> _Assignment_: The entries below are to be reproduced in full, exactly as written.

==== Records for this exercise ====

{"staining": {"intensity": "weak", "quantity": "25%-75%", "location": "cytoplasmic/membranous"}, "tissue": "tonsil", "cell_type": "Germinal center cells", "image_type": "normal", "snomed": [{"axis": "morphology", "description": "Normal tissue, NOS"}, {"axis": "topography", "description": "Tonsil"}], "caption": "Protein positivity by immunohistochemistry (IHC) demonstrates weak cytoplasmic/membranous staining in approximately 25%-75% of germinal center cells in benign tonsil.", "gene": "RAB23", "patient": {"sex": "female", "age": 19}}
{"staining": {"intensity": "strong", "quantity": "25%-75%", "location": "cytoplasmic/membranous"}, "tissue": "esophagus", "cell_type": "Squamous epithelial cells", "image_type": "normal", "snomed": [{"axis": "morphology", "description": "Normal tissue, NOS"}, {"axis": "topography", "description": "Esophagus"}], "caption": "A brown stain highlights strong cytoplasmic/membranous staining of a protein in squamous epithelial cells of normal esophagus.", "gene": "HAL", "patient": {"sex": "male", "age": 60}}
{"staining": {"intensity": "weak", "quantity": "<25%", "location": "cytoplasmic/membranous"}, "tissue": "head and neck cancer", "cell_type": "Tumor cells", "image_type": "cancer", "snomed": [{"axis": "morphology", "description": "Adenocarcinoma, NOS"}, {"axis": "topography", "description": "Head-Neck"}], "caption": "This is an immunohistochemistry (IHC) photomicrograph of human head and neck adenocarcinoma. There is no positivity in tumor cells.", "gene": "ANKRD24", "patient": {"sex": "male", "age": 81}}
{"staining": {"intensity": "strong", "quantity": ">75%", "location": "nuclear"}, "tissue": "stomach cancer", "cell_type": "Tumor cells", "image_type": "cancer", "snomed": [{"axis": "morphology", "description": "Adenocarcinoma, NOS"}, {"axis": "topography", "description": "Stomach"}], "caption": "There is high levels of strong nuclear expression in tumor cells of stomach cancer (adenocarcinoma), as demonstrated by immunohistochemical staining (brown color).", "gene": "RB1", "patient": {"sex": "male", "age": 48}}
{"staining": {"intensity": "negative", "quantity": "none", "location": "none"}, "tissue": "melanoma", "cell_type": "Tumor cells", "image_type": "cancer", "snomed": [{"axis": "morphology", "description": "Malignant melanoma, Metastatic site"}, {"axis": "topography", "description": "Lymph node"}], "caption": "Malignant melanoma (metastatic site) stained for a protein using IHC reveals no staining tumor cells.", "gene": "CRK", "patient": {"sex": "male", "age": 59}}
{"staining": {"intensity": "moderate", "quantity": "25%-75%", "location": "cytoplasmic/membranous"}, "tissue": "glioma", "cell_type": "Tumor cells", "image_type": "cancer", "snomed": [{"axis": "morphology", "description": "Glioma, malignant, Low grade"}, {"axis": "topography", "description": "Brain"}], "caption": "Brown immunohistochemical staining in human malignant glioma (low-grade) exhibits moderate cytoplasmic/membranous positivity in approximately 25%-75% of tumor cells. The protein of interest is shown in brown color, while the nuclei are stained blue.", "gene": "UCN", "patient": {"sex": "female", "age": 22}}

====

> _Solved problem_:
{"staining": {"intensity": "weak", "quantity": "25%-75%", "location": "cytoplasmic/membranous"}, "tissue": "tonsil", "cell_type": "Germinal center cells", "image_type": "normal", "snomed": [{"axis": "morphology", "description": "Normal tissue, NOS"}, {"axis": "topography", "description": "Tonsil"}], "caption": "Protein positivity by immunohistochemistry (IHC) demonstrates weak cytoplasmic/membranous staining in approximately 25%-75% of germinal center cells in benign tonsil.", "gene": "RAB23", "patient": {"sex": "female", "age": 19}}
{"staining": {"intensity": "strong", "quantity": "25%-75%", "location": "cytoplasmic/membranous"}, "tissue": "esophagus", "cell_type": "Squamous epithelial cells", "image_type": "normal", "snomed": [{"axis": "morphology", "description": "Normal tissue, NOS"}, {"axis": "topography", "description": "Esophagus"}], "caption": "A brown stain highlights strong cytoplasmic/membranous staining of a protein in squamous epithelial cells of normal esophagus.", "gene": "HAL", "patient": {"sex": "male", "age": 60}}
{"staining": {"intensity": "weak", "quantity": "<25%", "location": "cytoplasmic/membranous"}, "tissue": "head and neck cancer", "cell_type": "Tumor cells", "image_type": "cancer", "snomed": [{"axis": "morphology", "description": "Adenocarcinoma, NOS"}, {"axis": "topography", "description": "Head-Neck"}], "caption": "This is an immunohistochemistry (IHC) photomicrograph of human head and neck adenocarcinoma. There is no positivity in tumor cells.", "gene": "ANKRD24", "patient": {"sex": "male", "age": 81}}
{"staining": {"intensity": "strong", "quantity": ">75%", "location": "nuclear"}, "tissue": "stomach cancer", "cell_type": "Tumor cells", "image_type": "cancer", "snomed": [{"axis": "morphology", "description": "Adenocarcinoma, NOS"}, {"axis": "topography", "description": "Stomach"}], "caption": "There is high levels of strong nuclear expression in tumor cells of stomach cancer (adenocarcinoma), as demonstrated by immunohistochemical staining (brown color).", "gene": "RB1", "patient": {"sex": "male", "age": 48}}
{"staining": {"intensity": "negative", "quantity": "none", "location": "none"}, "tissue": "melanoma", "cell_type": "Tumor cells", "image_type": "cancer", "snomed": [{"axis": "morphology", "description": "Malignant melanoma, Metastatic site"}, {"axis": "topography", "description": "Lymph node"}], "caption": "Malignant melanoma (metastatic site) stained for a protein using IHC reveals no staining tumor cells.", "gene": "CRK", "patient": {"sex": "male", "age": 59}}
{"staining": {"intensity": "moderate", "quantity": "25%-75%", "location": "cytoplasmic/membranous"}, "tissue": "glioma", "cell_type": "Tumor cells", "image_type": "cancer", "snomed": [{"axis": "morphology", "description": "Glioma, malignant, Low grade"}, {"axis": "topography", "description": "Brain"}], "caption": "Brown immunohistochemical staining in human malignant glioma (low-grade) exhibits moderate cytoplasmic/membranous positivity in approximately 25%-75% of tumor cells. The protein of interest is shown in brown color, while the nuclei are stained blue.", "gene": "UCN", "patient": {"sex": "female", "age": 22}}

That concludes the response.